O pedido de indiciamento de Gratz consta de um aditamento ao relatório parcial do grupo de parlamentares que esteve no Espírito Santo em diligência para investigar ação do crime organizado. Assinado pelo deputado Antônio Carlos Biscaia (PT-RJ), o adendo aponta o envolvimento de Gratz nos crimes de corrupção ativa, homicídio e falso testemunho, além de crime eleitoral. Segundo Biscaia, ao final dos trabalhos da CPI do Narcotráfico, em abril, o relatório final vai sugerir ao Ministério Público que solicite o indiciamento de Gratz nos crimes, para fins de ação penal.
Também integrante do grupo que realizou diligência no Espírito Santo, o deputado Ricardo Noronha (PMDB-DF) acha que só o fato de a CPI ter aprovado o indiciamento de Gratz seria suficiente para uma ação imediata da Assembléia Legislativa. "Acho que poderia ser aberto um processo para a cassação do deputado Gratz", disse hoje Noronha.
Acusações - O relatório dos parlamentares aponta o envolvimento de José Carlos Gratz em um esquema para pagamento de propinas para liberação de máquinas de videobingos. O documento o coloca como suposto autor intelectual da morte de João Luis da Silva, em junho deste ano, em Vitória. A acusação tem como base o depoimento prestado pelo tio da vítima, Izaias Soriano de Oliveira.
"O depoimento, além de outros elementos que subsidiam tal denúncia, permite concluir que José Carlos Gratz é o mandante, ou seja, o autor intelectual do assassinato de João Luis da Silva e que a motivação para a prática do delito teria sido o não adimplemento do cheque de R$ 20 mil emitido para honrar um dívida contraída pela vítima com o deputado Gratz", diz o relatório. Ainda conforme os parlamentares, Gratz teria autorizado publicidade institucional dos atos da Assembléia como forma de beneficiar-se na campanha, em 1998.

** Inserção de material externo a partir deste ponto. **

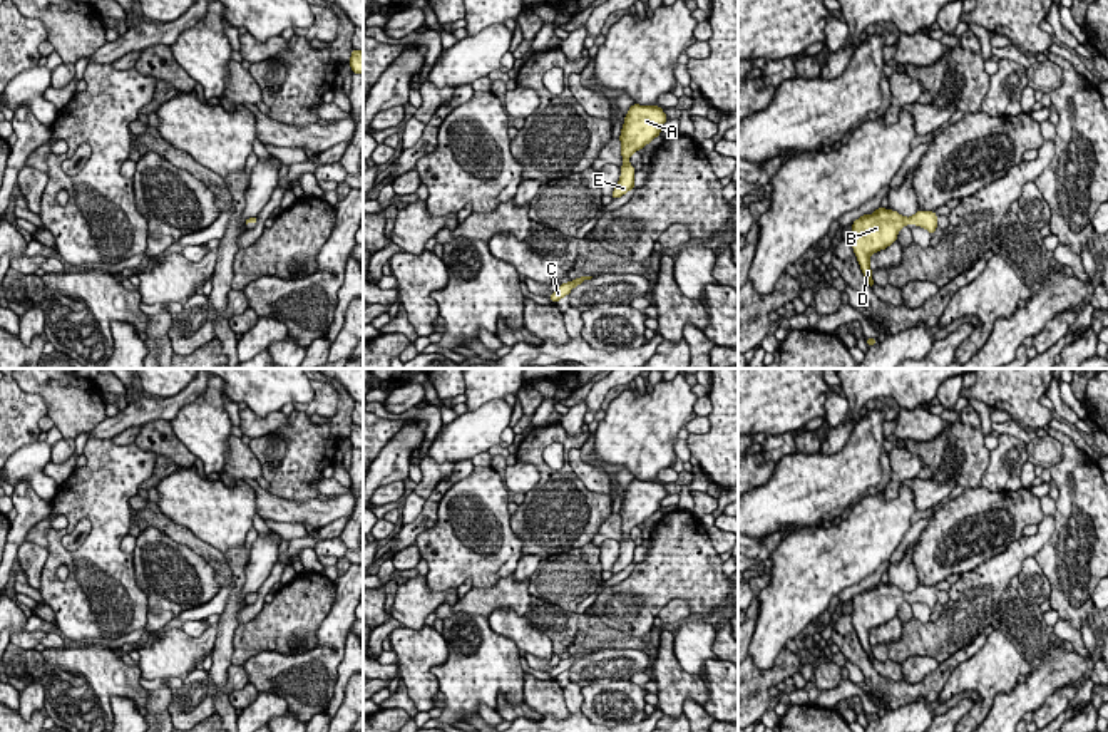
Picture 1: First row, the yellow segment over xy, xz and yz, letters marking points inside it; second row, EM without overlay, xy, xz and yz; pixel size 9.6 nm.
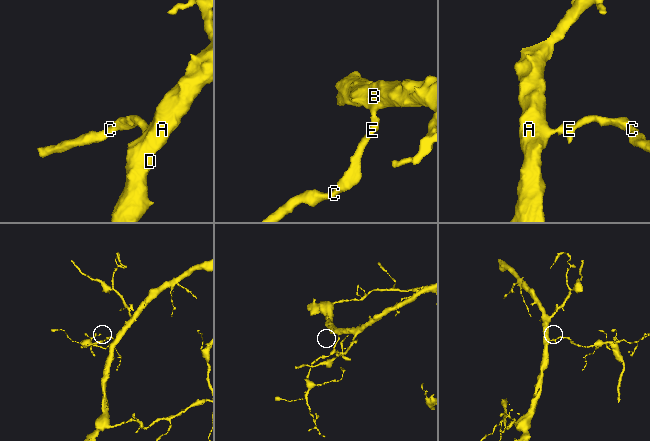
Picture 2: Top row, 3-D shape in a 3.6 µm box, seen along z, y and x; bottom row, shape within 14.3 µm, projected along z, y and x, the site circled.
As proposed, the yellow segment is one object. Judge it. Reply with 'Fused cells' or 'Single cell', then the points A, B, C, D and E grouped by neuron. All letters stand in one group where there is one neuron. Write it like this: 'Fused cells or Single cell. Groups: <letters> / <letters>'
Single cell. Groups: A B C D E

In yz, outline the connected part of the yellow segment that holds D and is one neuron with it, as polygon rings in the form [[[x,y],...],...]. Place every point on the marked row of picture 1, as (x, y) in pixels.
[[[879,206],[874,214],[864,214],[852,223],[852,248],[870,286],[874,285],[870,255],[897,241],[897,233],[909,223],[926,228],[932,236],[937,228],[937,214],[919,209],[914,216],[905,218]]]

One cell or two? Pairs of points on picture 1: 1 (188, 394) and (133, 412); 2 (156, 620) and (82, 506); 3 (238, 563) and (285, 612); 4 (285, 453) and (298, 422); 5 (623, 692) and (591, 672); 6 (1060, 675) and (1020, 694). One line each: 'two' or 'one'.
1: one
2: two
3: two
4: one
5: two
6: one

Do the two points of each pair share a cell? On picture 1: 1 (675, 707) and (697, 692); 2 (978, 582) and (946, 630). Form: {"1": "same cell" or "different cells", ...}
{"1": "same cell", "2": "same cell"}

Gratz também teria "faltado com a verdade e omitido informações" ao ser ouvido pela CPI durante a diligência no Estado. A diligência no Espírito Santo concluiu pela existência de crime organizado diversificado no Estado, incluindo jogo de azar, lavagem de dinheiro por meio de bingos, pessoas usadas como laranjas, roubo de automóveis e tráfico de drogas.
Além de Gratz, a CPI aprovou a quebra de sigilo de várias pessoas, entre eles Dejair Camata, o cabo Camata, prefeito do município de Cariacica - considerado um dos homens de confiança de Gratz -, Antônio Carlos Martins e Marcelo Martins, ambos presos em 1995 com 660 quilos de cocaína, no porto de Vitória, e o ex-investigador de polícia Gilson dos Santos Lopes, que seria sócio da "Scuderie Detetive Lec Cocq".
Também foram aprovadas quebras de sigilo de oito empresas onde José Carlos Gratz possui ou já possuiu participação societária. A CPI enviará nova diligência ao Espírito Santo em fevereiro, com o objetivo de complementar as investigações e continuar a tomada de depoimentos.